L’endométriose, il ne suffit pas d’en parler. La reconnaissance en «affection longue durée» ne peut être balayée d’un revers de la main sous couvert de mesures parcimonieuses à venir. J’appelle l’ensemble des parlementaires à prendre leurs responsabilités et à voter en conscience en faveur d’une proposition plébiscitée par 91% des Français, selon un sondage réalisé dans le cadre de la niche parlementaire de La France insoumise.
La mesure concrète que nous proposons aurait un effet boule de neige vertueux.

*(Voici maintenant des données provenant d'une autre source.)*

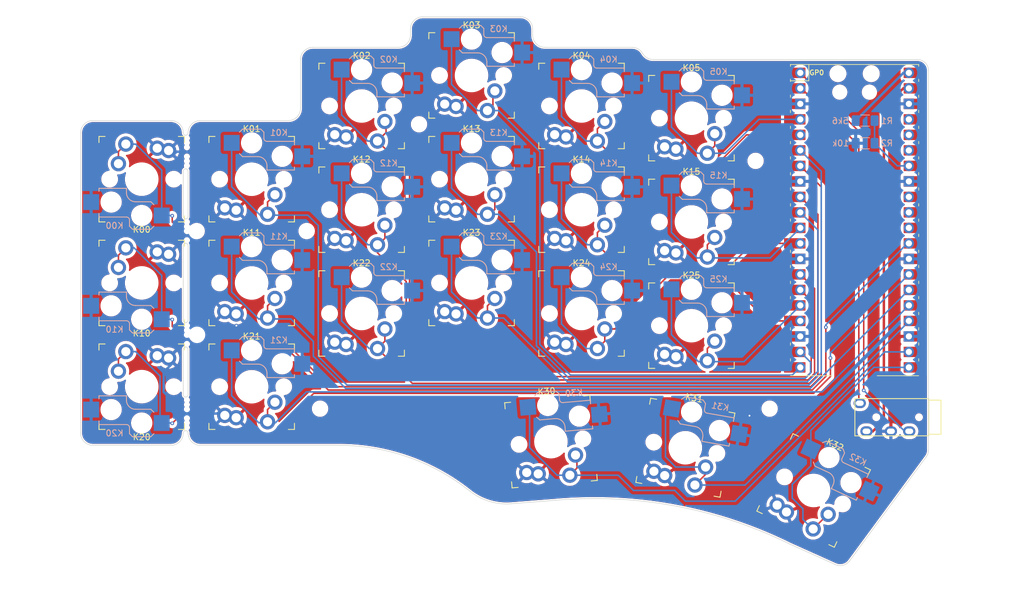
<source format=kicad_pcb>
(kicad_pcb
	(version 20240108)
	(generator "pcbnew")
	(generator_version "8.0")
	(general
		(thickness 1.6)
		(legacy_teardrops no)
	)
	(paper "A4")
	(title_block
		(rev "rev1.0")
	)
	(layers
		(0 "F.Cu" signal)
		(31 "B.Cu" signal)
		(32 "B.Adhes" user "B.Adhesive")
		(33 "F.Adhes" user "F.Adhesive")
		(34 "B.Paste" user)
		(35 "F.Paste" user)
		(36 "B.SilkS" user "B.Silkscreen")
		(37 "F.SilkS" user "F.Silkscreen")
		(38 "B.Mask" user)
		(39 "F.Mask" user)
		(40 "Dwgs.User" user "User.Drawings")
		(41 "Cmts.User" user "User.Comments")
		(42 "Eco1.User" user "User.Eco1")
		(43 "Eco2.User" user "User.Eco2")
		(44 "Edge.Cuts" user)
		(45 "Margin" user)
		(46 "B.CrtYd" user "B.Courtyard")
		(47 "F.CrtYd" user "F.Courtyard")
		(48 "B.Fab" user)
		(49 "F.Fab" user)
		(50 "User.1" user)
		(51 "User.2" user)
		(52 "User.3" user)
		(53 "User.4" user)
		(54 "User.5" user)
		(55 "User.6" user)
		(56 "User.7" user)
		(57 "User.8" user)
		(58 "User.9" user)
	)
	(setup
		(stackup
			(layer "F.SilkS"
				(type "Top Silk Screen")
			)
			(layer "F.Paste"
				(type "Top Solder Paste")
			)
			(layer "F.Mask"
				(type "Top Solder Mask")
				(thickness 0.01)
			)
			(layer "F.Cu"
				(type "copper")
				(thickness 0.035)
			)
			(layer "dielectric 1"
				(type "core")
				(thickness 1.51)
				(material "FR4")
				(epsilon_r 4.5)
				(loss_tangent 0.02)
			)
			(layer "B.Cu"
				(type "copper")
				(thickness 0.035)
			)
			(layer "B.Mask"
				(type "Bottom Solder Mask")
				(thickness 0.01)
			)
			(layer "B.Paste"
				(type "Bottom Solder Paste")
			)
			(layer "B.SilkS"
				(type "Bottom Silk Screen")
			)
			(copper_finish "None")
			(dielectric_constraints no)
		)
		(pad_to_mask_clearance 0)
		(allow_soldermask_bridges_in_footprints no)
		(pcbplotparams
			(layerselection 0x00010fc_ffffffff)
			(plot_on_all_layers_selection 0x0000000_00000000)
			(disableapertmacros no)
			(usegerberextensions yes)
			(usegerberattributes yes)
			(usegerberadvancedattributes yes)
			(creategerberjobfile yes)
			(dashed_line_dash_ratio 12.000000)
			(dashed_line_gap_ratio 3.000000)
			(svgprecision 6)
			(plotframeref no)
			(viasonmask no)
			(mode 1)
			(useauxorigin no)
			(hpglpennumber 1)
			(hpglpenspeed 20)
			(hpglpendiameter 15.000000)
			(pdf_front_fp_property_popups yes)
			(pdf_back_fp_property_popups yes)
			(dxfpolygonmode yes)
			(dxfimperialunits yes)
			(dxfusepcbnewfont yes)
			(psnegative no)
			(psa4output no)
			(plotreference yes)
			(plotvalue yes)
			(plotfptext yes)
			(plotinvisibletext no)
			(sketchpadsonfab no)
			(subtractmaskfromsilk no)
			(outputformat 1)
			(mirror no)
			(drillshape 0)
			(scaleselection 1)
			(outputdirectory "./gerber")
		)
	)
	(net 0 "")
	(net 1 "GND")
	(net 2 "/k00")
	(net 3 "/k01")
	(net 4 "/k02")
	(net 5 "/k03")
	(net 6 "/k04")
	(net 7 "/k05")
	(net 8 "/k10")
	(net 9 "/k11")
	(net 10 "/k12")
	(net 11 "/k13")
	(net 12 "/k14")
	(net 13 "/k15")
	(net 14 "/k20")
	(net 15 "/k21")
	(net 16 "/k22")
	(net 17 "/k23")
	(net 18 "/k24")
	(net 19 "/k25")
	(net 20 "/k30")
	(net 21 "/k31")
	(net 22 "/k32")
	(net 23 "rx")
	(net 24 "tx")
	(net 25 "VBUS")
	(net 26 "vbus_sense")
	(net 27 "unconnected-(U2-Pad30)")
	(net 28 "unconnected-(U2-Pad31)")
	(net 29 "unconnected-(U2-Pad32)")
	(net 30 "unconnected-(U2-Pad35)")
	(net 31 "unconnected-(U2-Pad36)")
	(net 32 "unconnected-(U2-Pad37)")
	(net 33 "VCC")
	(footprint "Socket:Kailh_ks27_mx_socket_PG1350_optional" (layer "F.Cu") (at 164 94))
	(footprint "Socket:Kailh_ks27_mx_socket_PG1350_optional" (layer "F.Cu") (at 146 92))
	(footprint "Socket:Kailh_ks27_mx_socket_PG1350_optional" (layer "F.Cu") (at 92 104))
	(footprint "Socket:Kailh_ks27_mx_socket_PG1350_optional" (layer "F.Cu") (at 110 58))
	(footprint "beekeeb_lib:MountingHole_2.2mm_M2-8mm" (layer "F.Cu") (at 103.2 107.6))
	(footprint "Socket:Kailh_ks27_mx_socket_PG1350_optional" (layer "F.Cu") (at 74 87 180))
	(footprint "RPi_Pico:RPi_Pico_SMD_TH" (layer "F.Cu") (at 190.7032 76.708))
	(footprint "Socket:Kailh_ks27_mx_socket_PG1350_optional" (layer "F.Cu") (at 146 58))
	(footprint "Socket:Kailh_ks27_mx_socket_PG1350_optional" (layer "F.Cu") (at 110 75))
	(footprint "beekeeb_lib:MountingHole_2.2mm_M2-8mm" (layer "F.Cu") (at 174.5 67))
	(footprint "Socket:Kailh_ks27_mx_socket_PG1350_optional" (layer "F.Cu") (at 141 113 5))
	(footprint "beekeeb_lib:MountingHole_2.2mm_M2-8mm" (layer "F.Cu") (at 83 95.5))
	(footprint "Socket:Kailh_ks27_mx_socket_PG1350_optional" (layer "F.Cu") (at 92 70))
	(footprint "beekeeb_lib:mousebites_2" (layer "F.Cu") (at 81.4 78.5 90))
	(footprint "beekeeb_lib:mousebites_3" (layer "F.Cu") (at 81.4 108.4352 90))
	(footprint "beekeeb_lib:mousebites_2" (layer "F.Cu") (at 81.4 95.5 90))
	(footprint "Socket:Kailh_ks27_mx_socket_PG1350_optional" (layer "F.Cu") (at 146 75))
	(footprint "Socket:Kailh_ks27_mx_socket_PG1350_optional"
		(layer "F.Cu")
		(uuid "82dfce11-c957-43b4-9279-af6afcc7453a")
		(at 128 87)
		(descr "Kailh \"Choc\" PG1350 keyswitch with optional socket mount")
		(tags "kailh,choc")
		(property "Reference" "K23"
			(at 0 -8.255 0)
			(layer "F.SilkS")
			(uuid "2aedc85a-dac0-4667-81bb-68c369eff7c4")
			(effects
				(font
					(size 1 1)
					(thickness 0.15)
				)
			)
		)
		(property "Value" "KEYSW"
			(at 0 8.25 0)
			(
... [1180771 chars truncated]
</source>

En plus de faciliter le parcours de soins des patientes et de les soulager financièrement, elle ouvrirait la voie à des investissements dans la recherche publique (aujourd’hui lacunaire et souvent financée par les associations de malades) et permettrait d’enfin mieux sensibiliser le grand public à cette maladie aussi répandue qu’elle est méconnue.
Changer la vie de millions de femmes
Cette urgence, nous pouvons y répondre en surmontant les oppositions politiques et en gardant pour seule ligne de mire l’amélioration des conditions de vie et de soins des malades. C’est dans un esprit de concorde que nous devons avancer, en engageant l’Assemblée nationale et le gouvernement sur un chemin qui est celui de l’élévation des droits et de la reconnaissance des souffrances. C’est ainsi que ma proposition a été cosignée par de nombreux députés de tous bords, à l’instar de la campagne menée précédemment par ENDOmind et qui avait alors réuni plus de 300 parlementaires.
Chacun d’entre nous connaît au moins une personne touchée par l’endométriose. Les associations, les victimes, les proches nous poussent aujourd’hui plus que jamais à agir. Ce jeudi, nous pouvons changer la vie de millions de femmes en luttant contre une maladie qui se répand et s’aggrave en restant hors des radars du grand public. Cette responsabilité, grave et collective, nous oblige.
Clémentine Autain, députée LFI de Seine-Saint-Denis. Tribune publiée dans Libération.